» To-do item: Which lines of the records below contain the word "input"? Copy each of them out.

» Excerpted data:
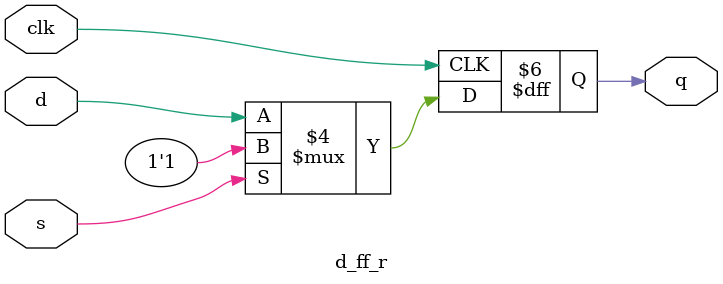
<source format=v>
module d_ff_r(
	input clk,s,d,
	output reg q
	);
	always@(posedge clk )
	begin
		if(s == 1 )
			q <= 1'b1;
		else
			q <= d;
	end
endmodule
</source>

==

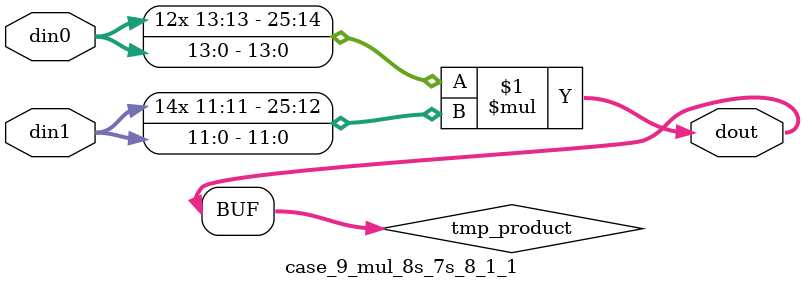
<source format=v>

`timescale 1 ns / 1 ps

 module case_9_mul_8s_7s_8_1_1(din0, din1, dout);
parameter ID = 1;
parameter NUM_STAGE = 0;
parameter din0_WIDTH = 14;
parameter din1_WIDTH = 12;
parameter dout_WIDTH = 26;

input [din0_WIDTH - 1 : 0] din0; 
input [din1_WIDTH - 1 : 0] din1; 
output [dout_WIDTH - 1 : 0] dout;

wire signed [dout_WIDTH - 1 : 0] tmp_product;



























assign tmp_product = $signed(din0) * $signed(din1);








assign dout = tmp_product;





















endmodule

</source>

» Result:
	input clk,s,d,
input [din0_WIDTH - 1 : 0] din0; 
input [din1_WIDTH - 1 : 0] din1; 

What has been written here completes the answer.